--- Source document ---
Today we’d like to introduce you to Charles Unger.

Thanks for sharing your story with us Charles. So, let’s start at the beginning and we can move on from there.
I’ve wanted to become a writer/director ever since I saw the original Star Wars. Yes, I know a lot of filmmakers say that but it’s really true for me. I made it my mission to go to USC film school, where George Lucas studied. However, it was not easy to do. Let’s start at the beginning, I grew up as a military brat. My father, my hero/mentor, graduated from West Point as a second lieutenant, in the army. Shortly afterwards, he met my mom, just before he did two tours in Vietnam as a platoon leader, in the late sixties. He was an Army Ranger and in the 101st Airborne division. He moved up to Captain and then transferred into the US Airforce. We moved all across the country during my childhood, because James Unger was stationed at many army and airfare bases. He shot home super-8 movies of us when our family visited him on the base. Later on, he’d draw and send us “storyboard” comic-books of a normal day, flying B-52’s and doing other airforce missions. This kept us in touch, while he was overseas. Both the movies and comic books would have a profound influence on me. I remembered them fondly when we left him. My interest in art started as a way to reconnect with my dad. My life changed when my parents separated when I was 12 years old.
---
Given request - Set down the passage of the interview with Charles Unger word for word, starting at "Today we’d like" and ending at "on from there.".
--- Stored rows ---
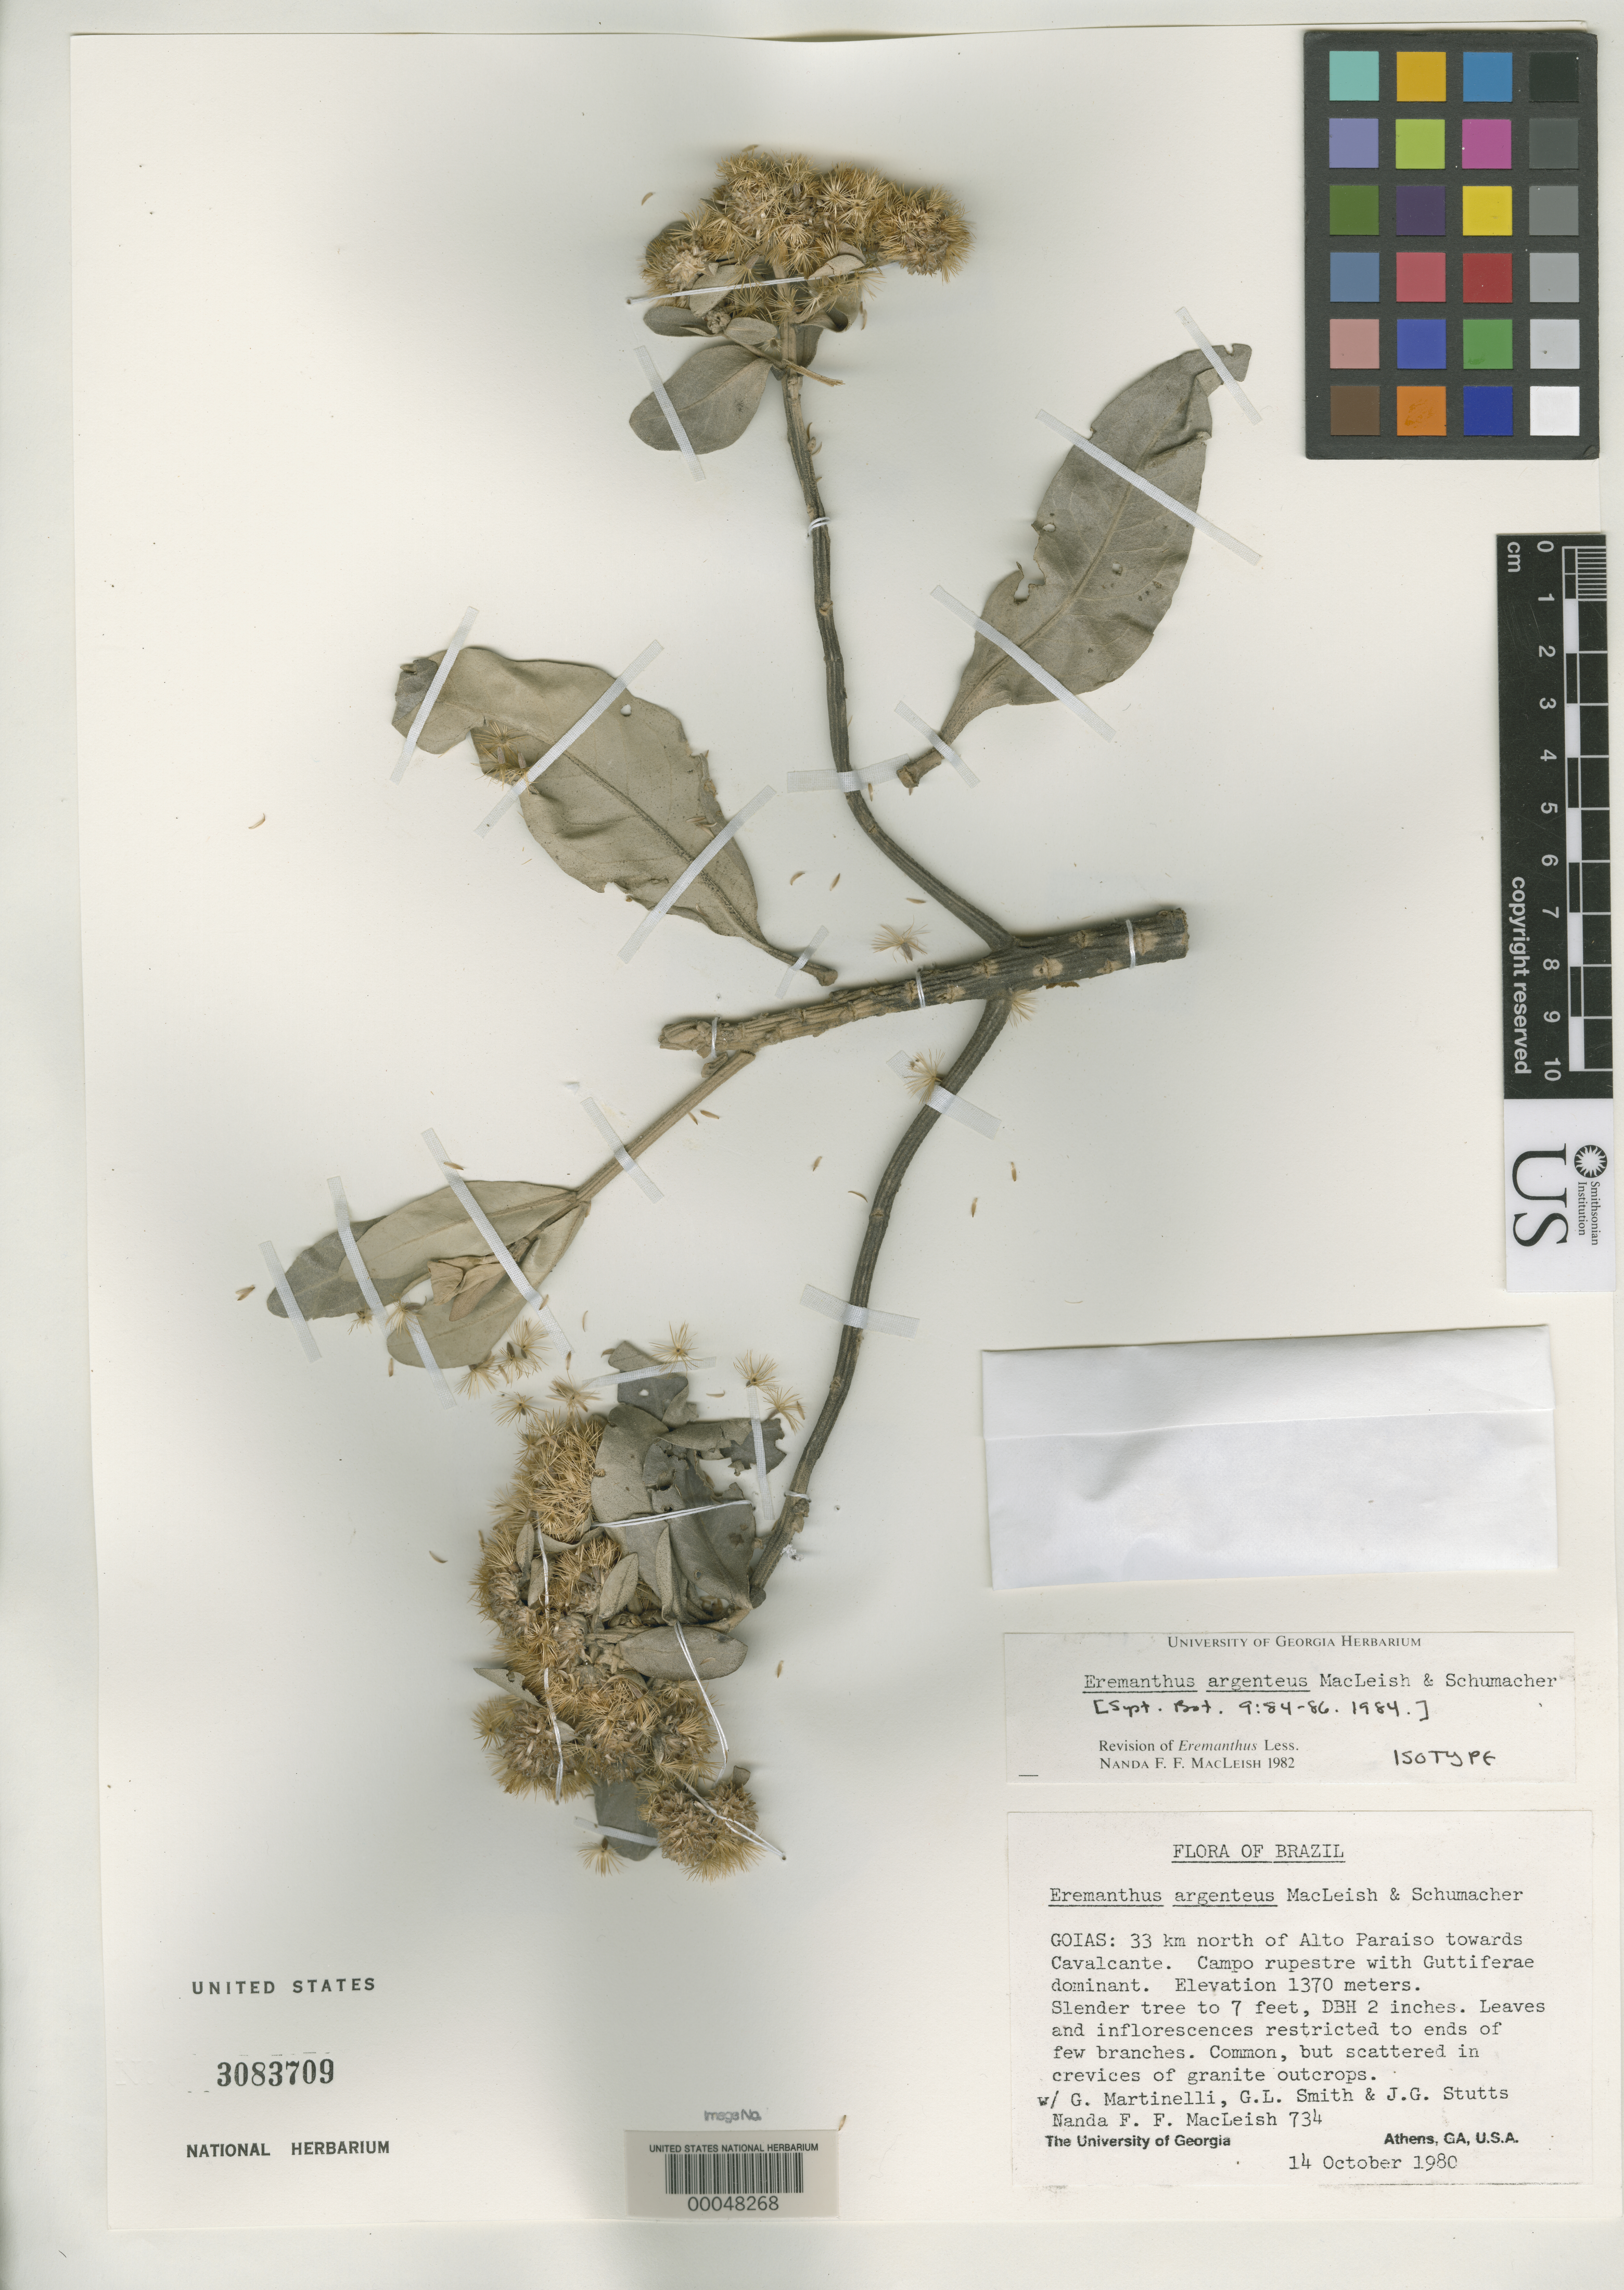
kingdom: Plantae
---
--- Stored rows ---
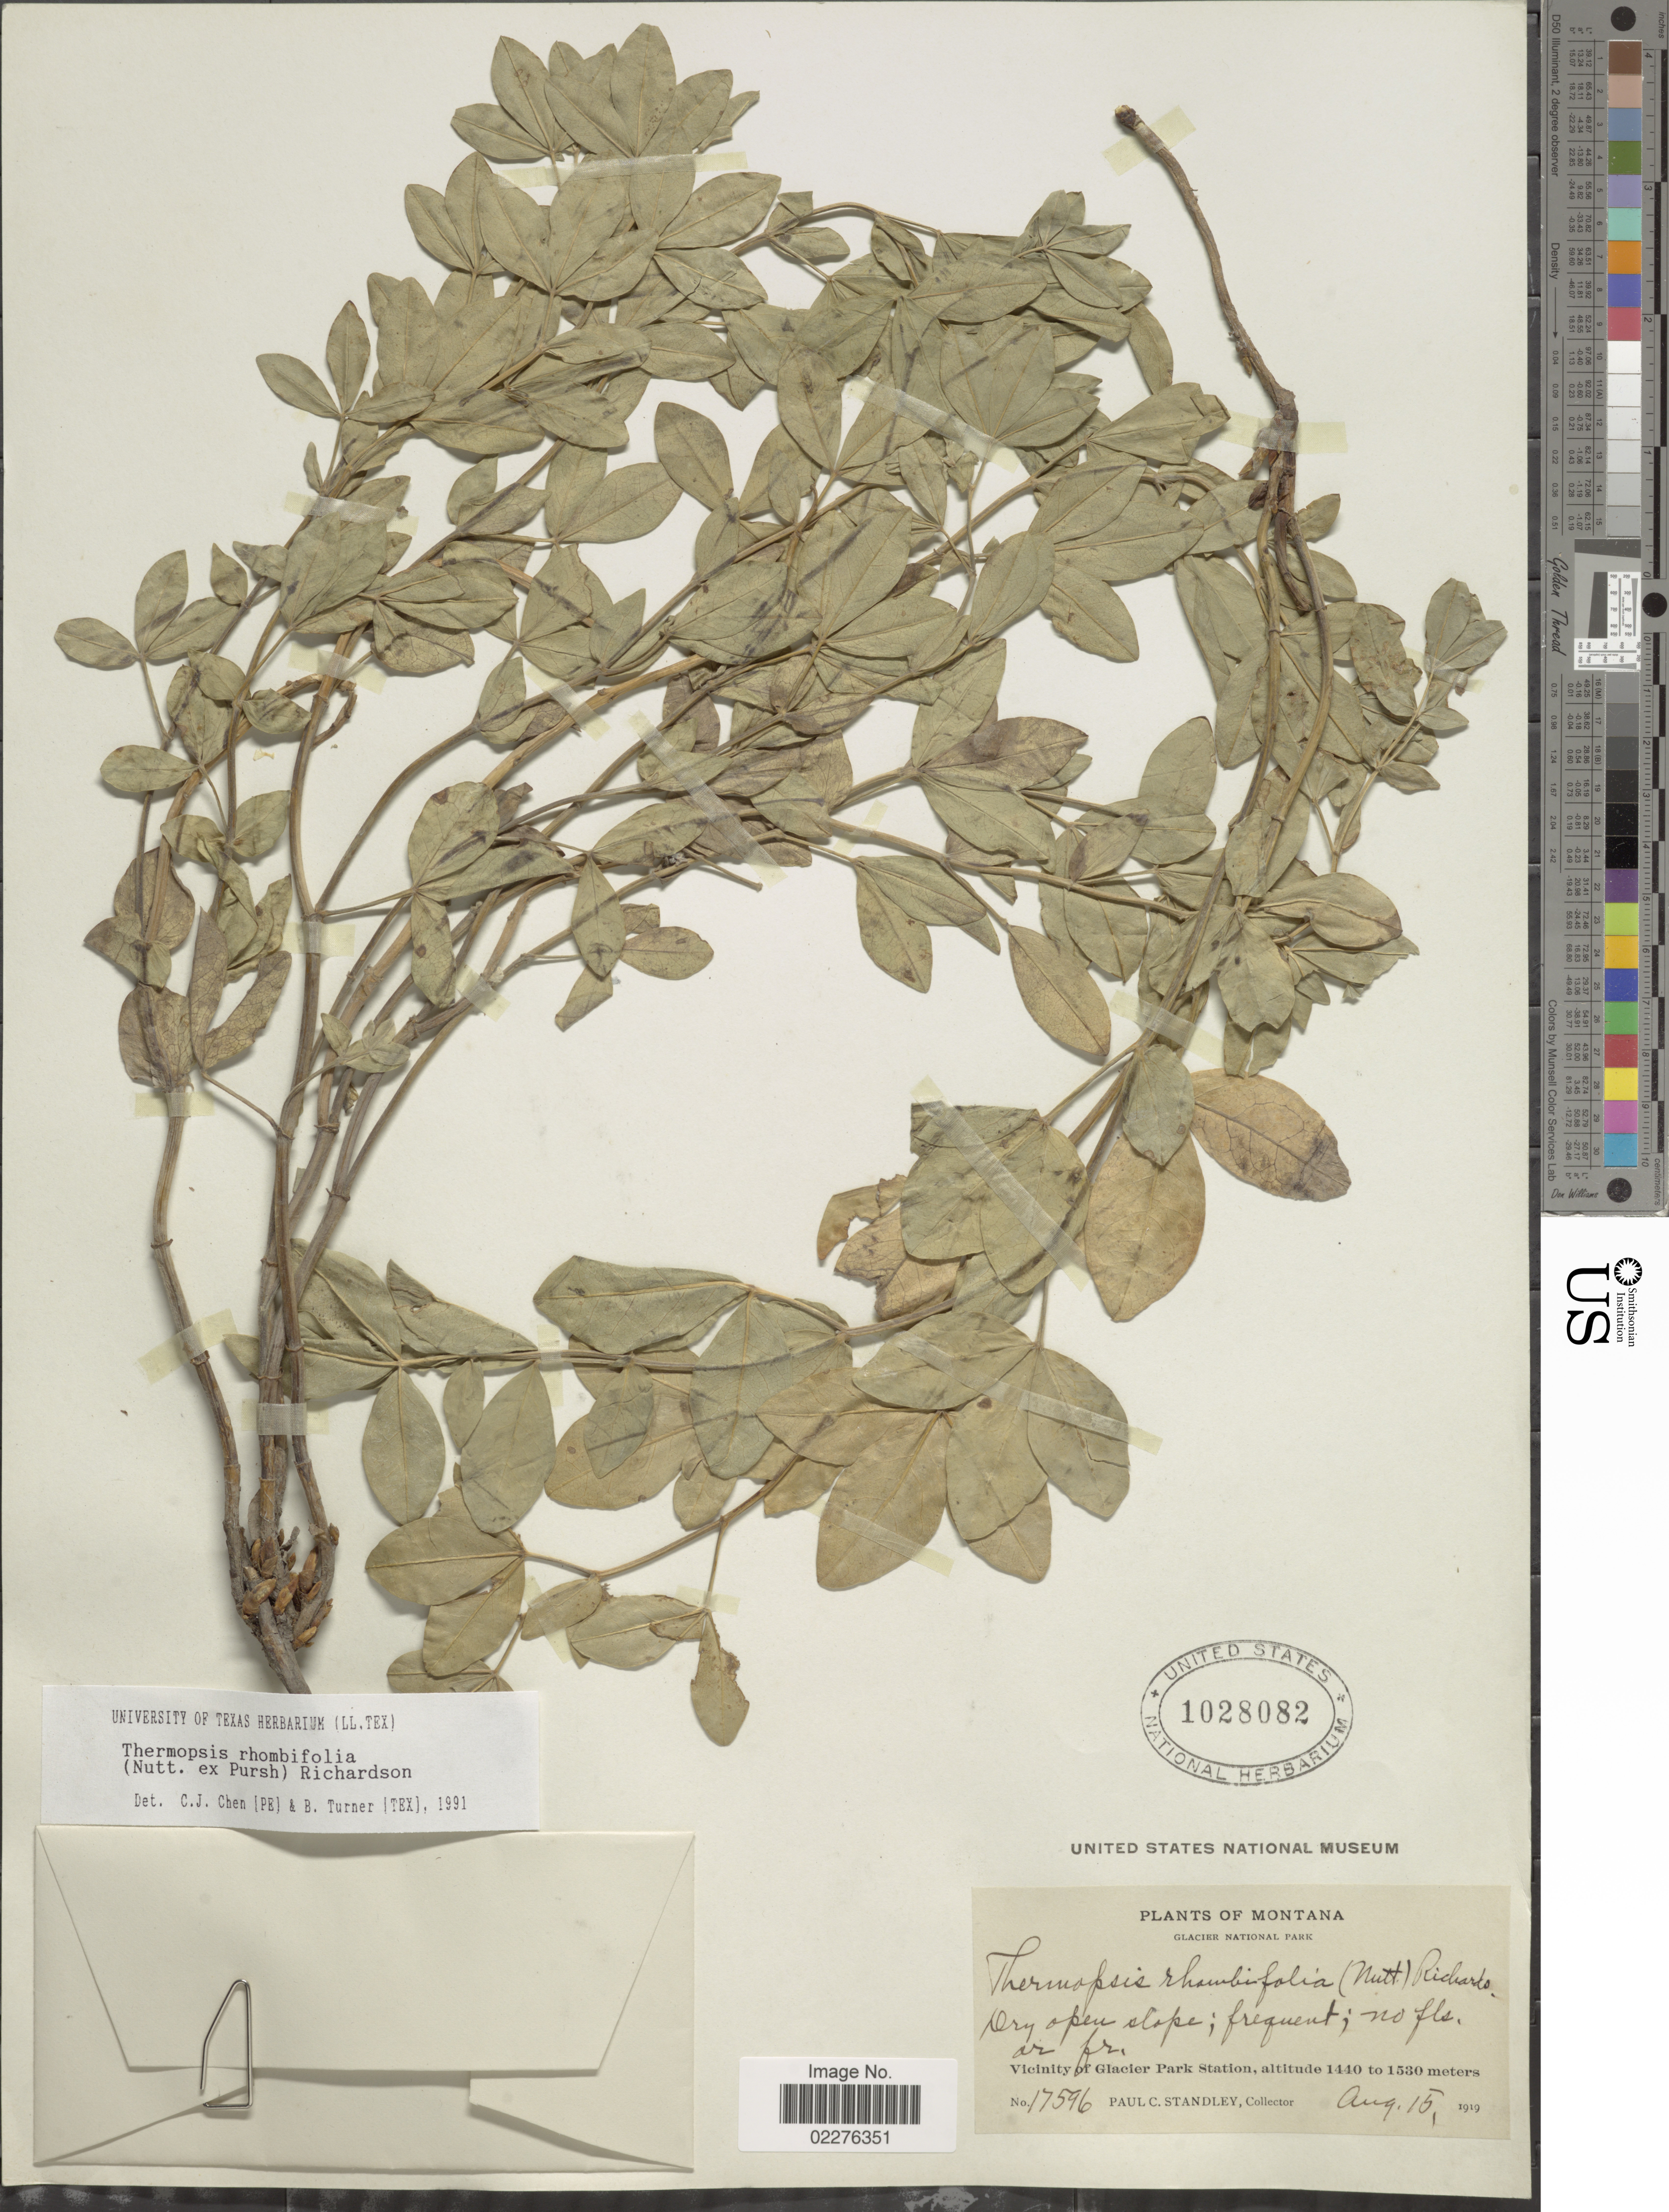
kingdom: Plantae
---
Expected answer -
Today we’d like to introduce you to Charles Unger.

Thanks for sharing your story with us Charles. So, let’s start at the beginning and we can move on from there.